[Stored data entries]
+++

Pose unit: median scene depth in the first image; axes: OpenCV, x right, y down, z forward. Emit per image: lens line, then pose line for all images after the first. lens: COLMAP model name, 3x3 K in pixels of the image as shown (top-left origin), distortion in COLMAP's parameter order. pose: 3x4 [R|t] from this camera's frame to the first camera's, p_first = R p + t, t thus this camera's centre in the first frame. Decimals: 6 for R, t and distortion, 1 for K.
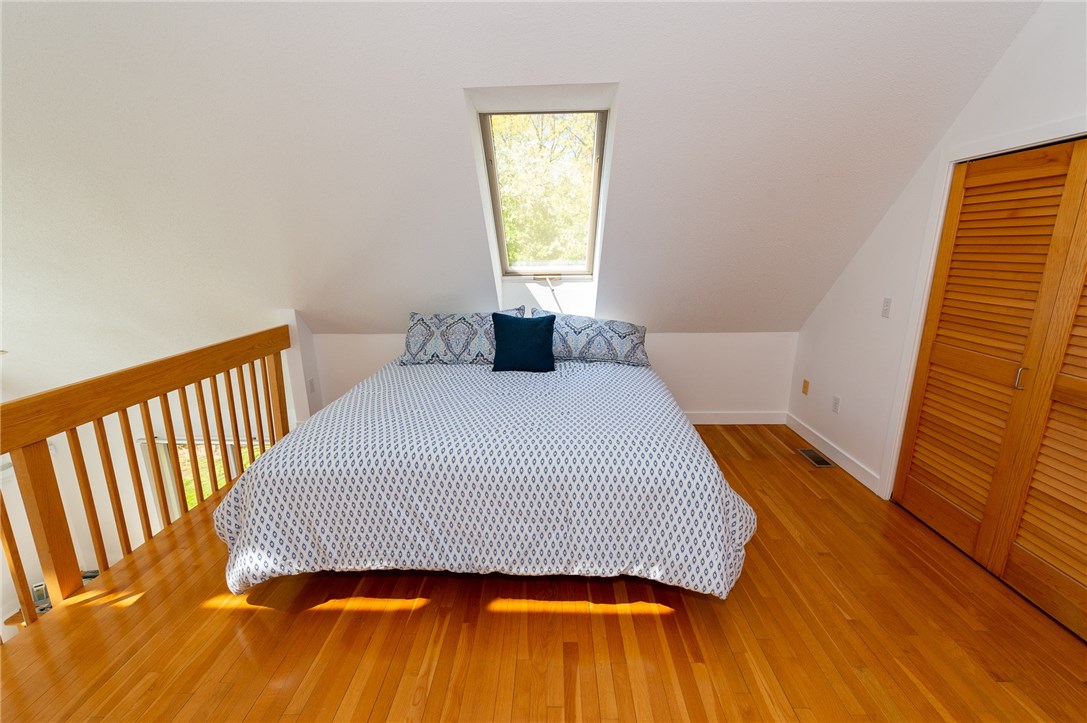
lens RADIAL K [[455.5, 0, 536.3], [0, 455.5, 361.2], [0, 0, 1]] dist [0.006889, -0.000662]
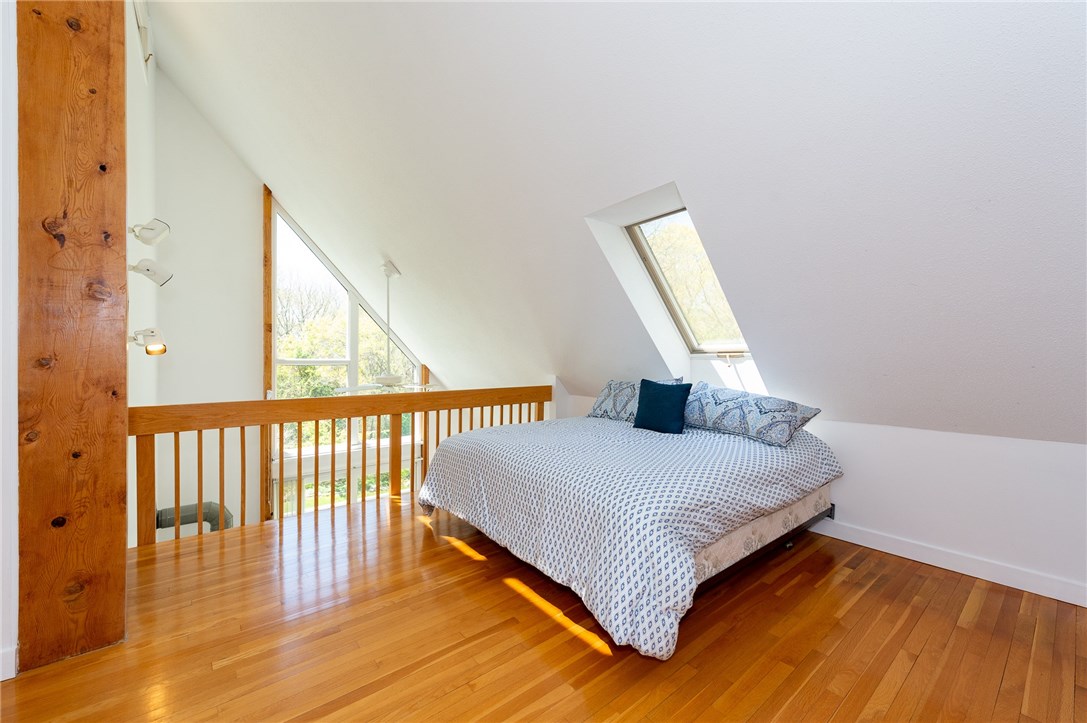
lens RADIAL K [[429.4, 0, 537.4], [0, 429.4, 356.7], [0, 0, 1]] dist [0.004800, -0.000133]
pose [[0.643476, 0.006703, -0.765437, 0.594590], [-0.191481, 0.969580, -0.152480, 0.061284], [0.741130, 0.244684, 0.625185, 0.095011]]
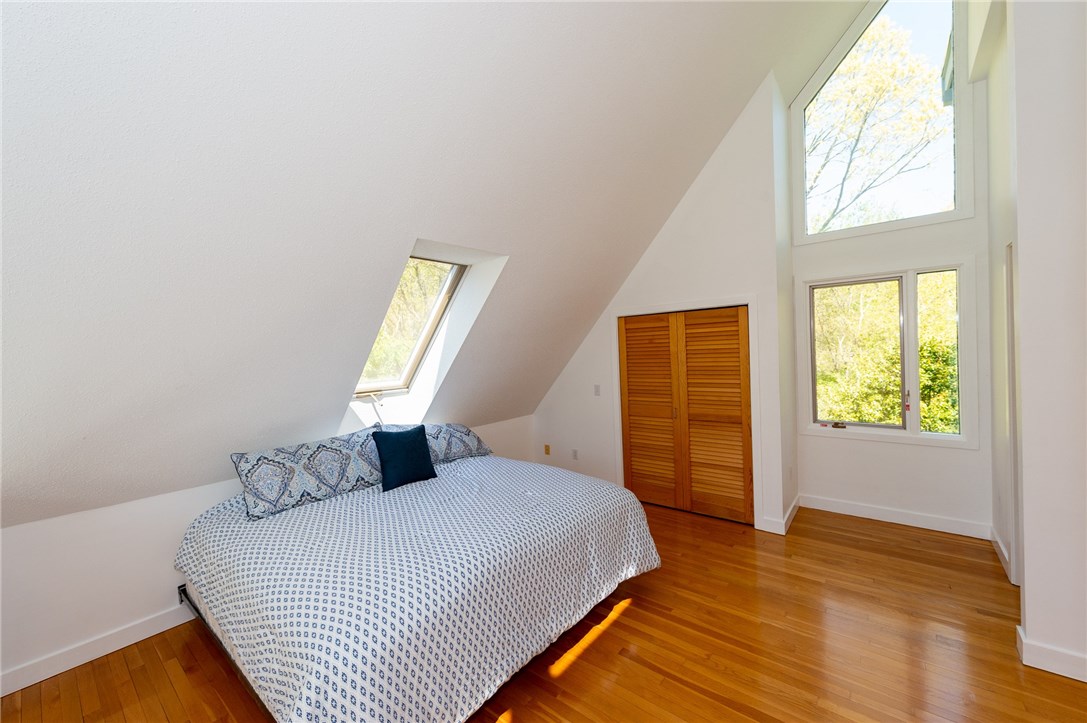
lens RADIAL K [[429.4, 0, 546.8], [0, 429.4, 360.2], [0, 0, 1]] dist [0.004800, -0.000133]
pose [[0.603658, -0.032650, 0.796574, -0.619785], [0.224754, 0.965604, -0.130744, -0.050559], [-0.764907, 0.257958, 0.590233, 0.124102]]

+++

**Action item**:
Repeat the full set of records exactly, and output no pictures.

**Answer section**:
Pose unit: median scene depth in the first image; axes: OpenCV, x right, y down, z forward. Emit per image: lens line, then pose line for all images after the first. lens: COLMAP model name, 3x3 K in pixels of the image as shown (top-left origin), distortion in COLMAP's parameter order. pose: 3x4 [R|t] from this camera's frame to the first camera's, p_first = R p + t, t thus this camera's centre in the first frame. Decimals: 6 for R, t and distortion, 1 for K.
lens RADIAL K [[455.5, 0, 536.3], [0, 455.5, 361.2], [0, 0, 1]] dist [0.006889, -0.000662]
lens RADIAL K [[429.4, 0, 537.4], [0, 429.4, 356.7], [0, 0, 1]] dist [0.004800, -0.000133]
pose [[0.643476, 0.006703, -0.765437, 0.594590], [-0.191481, 0.969580, -0.152480, 0.061284], [0.741130, 0.244684, 0.625185, 0.095011]]
lens RADIAL K [[429.4, 0, 546.8], [0, 429.4, 360.2], [0, 0, 1]] dist [0.004800, -0.000133]
pose [[0.603658, -0.032650, 0.796574, -0.619785], [0.224754, 0.965604, -0.130744, -0.050559], [-0.764907, 0.257958, 0.590233, 0.124102]]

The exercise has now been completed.